AM Best


A.M. Best Affirms Rating of Penn Mutual Life and Assigns Positive Outlook


CONTACTS:

Jim Peavy

(908) 439-2200, ext 5644


FOR IMMEDIATE RELEASE

OLDWICK, N.J. - AUGUST 24, 2001 03:19 PM (EDT)
A.M. Best Co. has affirmed the A (Excellent) financial strength rating of The Penn Mutual Life Insurance Company (PML), Philadelphia, and has placed a positive outlook on the rating.

The rating is based on the consolidated financial strength and operating performance of the company and its subsidiary, Penn Insurance and Annuity Company. The rating reflects the group's strong operating results from consistent execution of its very focused strategy, well established upscale market presence, balanced and complementary distribution sources, strong asset performance and favorable level of capitalization. The company has achieved significant growth in new life insurance sales together with unit cost reductions over the last five years. Partially offsetting these strengths are the challenges that Penn Mutual faces amidst increasing market volatility to maintain consistent and sustainable revenue growth and earnings performance.

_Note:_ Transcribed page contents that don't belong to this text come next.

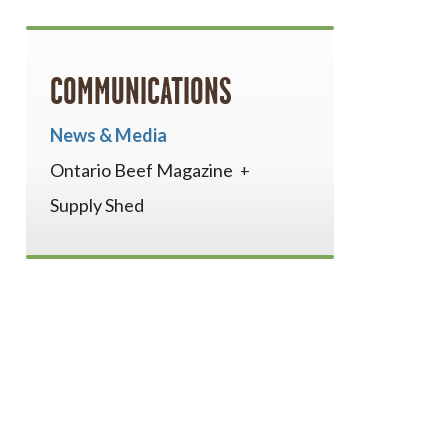
COMMUNICATIONS
News & Media
Ontario Beef Magazine
Supply Shed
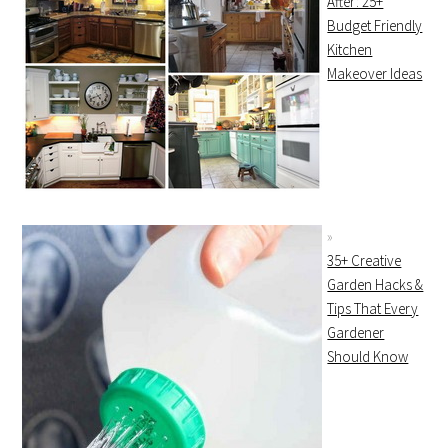
After: 25+
Budget Friendly
Kitchen
Makeover Ideas
35+ Creative
Garden Hacks &
Tips That Every
Gardener
Should Know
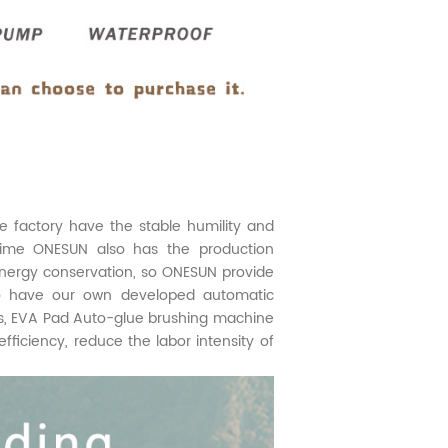
factory have the stable humility and
time ONESUN also has the production
nergy conservation, so ONESUN provide
lso have our own developed automatic
rs, EVA Pad Auto-glue brushing machine
iciency, reduce the labor intensity of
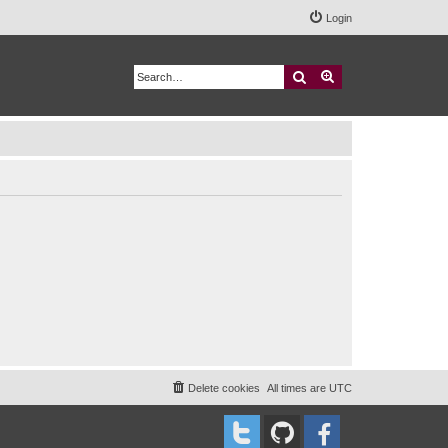
Login
Search
Advanced search
Delete cookies
All times are
UTC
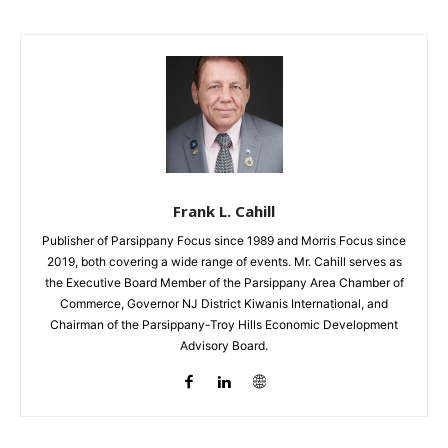
Frank L. Cahill
Publisher of Parsippany Focus since 1989 and Morris Focus since
2019, both covering a wide range of events. Mr. Cahill serves as
the Executive Board Member of the Parsippany Area Chamber of
Commerce, Governor NJ District Kiwanis International, and
Chairman of the Parsippany-Troy Hills Economic Development
Advisory Board.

PML's operating strategy is to focus on its core competencies within its individual life, annuity and broker/dealer segments, which enable it to allocate resources in areas where the company is best prepared to compete. As part of its effort to improve its competitive profile, PML continues to focus on growing its insurance business by improving distribution effectiveness in existing field offices and by adding new field offices and increasing its presence in the independent broker/dealer channel. This focus has led to 16% annualized growth in life insurance sales over the last five years while keeping expenses flat. The company continues to address expense levels through the adoption of a corporate culture of continuous improvement and through the reevaluation of all internal processes and activities; it has reduced home office staff count by over 37% since year-end 1995. As a result, PML has made considerable progress in reducing expenses and lowering unit costs.

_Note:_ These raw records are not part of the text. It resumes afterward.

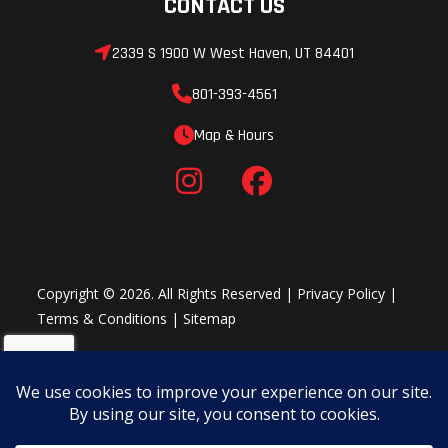
CONTACT US
SPRING INTO ACTION
2339 S 1900 W West Haven, UT 84401
SAT FORK
801-393-4561
Completely new Open Cartridge design, this third-generation
Map & Hours
Semi-active technology takes the KTM 1390 SUPER DUKE R EVO
to another level. The target was to provide a more precise and
consistent damping behavior at higher frequencies but still
maintain all the advantages of the damping range offered by
an electric valve. The result: 750 g lighter than the 2023 KTM
1290 SUPER DUKE R EVO fork while being more effective with the
Copyright © 2026. All Rights Reserved |
Privacy Policy
|
ability to process and respond quicker.
Terms & Conditions
|
Sitemap
MAX TRACTION
SAT REAR SHOCK
The WP APEX SAT shock absorber has a newly developed Semi-
Active valve with DCC. Additionally, a new sensor in the shock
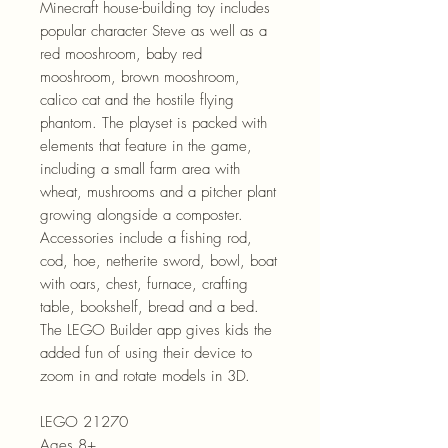
Minecraft house-building toy includes
popular character Steve as well as a
red mooshroom, baby red
mooshroom, brown mooshroom,
calico cat and the hostile flying
phantom. The playset is packed with
elements that feature in the game,
including a small farm area with
wheat, mushrooms and a pitcher plant
growing alongside a composter.
Accessories include a fishing rod,
cod, hoe, netherite sword, bowl, boat
with oars, chest, furnace, crafting
table, bookshelf, bread and a bed.
The LEGO Builder app gives kids the
added fun of using their device to
zoom in and rotate models in 3D.
LEGO 21270
Ages 8+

PML's Producer Value Commitment provides strong value-added support to the distribution system for both career and independent agents, evidenced by higher numbers of agents under contract and improved agent productivity resulting in an increase in new life sales. The commitment to producers includes providing competitive products, a complete package of advanced sales and marketing support and improved field management, which has led to strong gains in life insurance sales. In order to accelerate life insurance sales growth, the company has a strategy to selectively add new field offices to its existing channels. New variable product introductions, strong earnings from Janney Montgomery Scott LLC, its broker/dealer subsidiary, and improvement in unit costs through aggressive expense reductions have contributed to the company's good competitive position in the individual marketplace.

PML's results through mid-year 2001 show the effects of market volatility through reduced revenues and earnings from its broker/dealer segment, as experienced by many of its peer companies. However, due to emphasis on non-transaction based revenue, including money management and retirement planning services, PML has continued profitability even in down market environments. Life sales were down slightly at mid-year, a more modest decline than that experienced by peer companies with similar market profiles, reflecting the value of the relationship based strategy developed over many years. A.M. Best expects that PML's business strategy will allow PML to continue to outperform many of its peers and the industry at large during market cycles.

A.M. Best Co., established in 1899, is the world's oldest and most authoritative insurance rating and information source.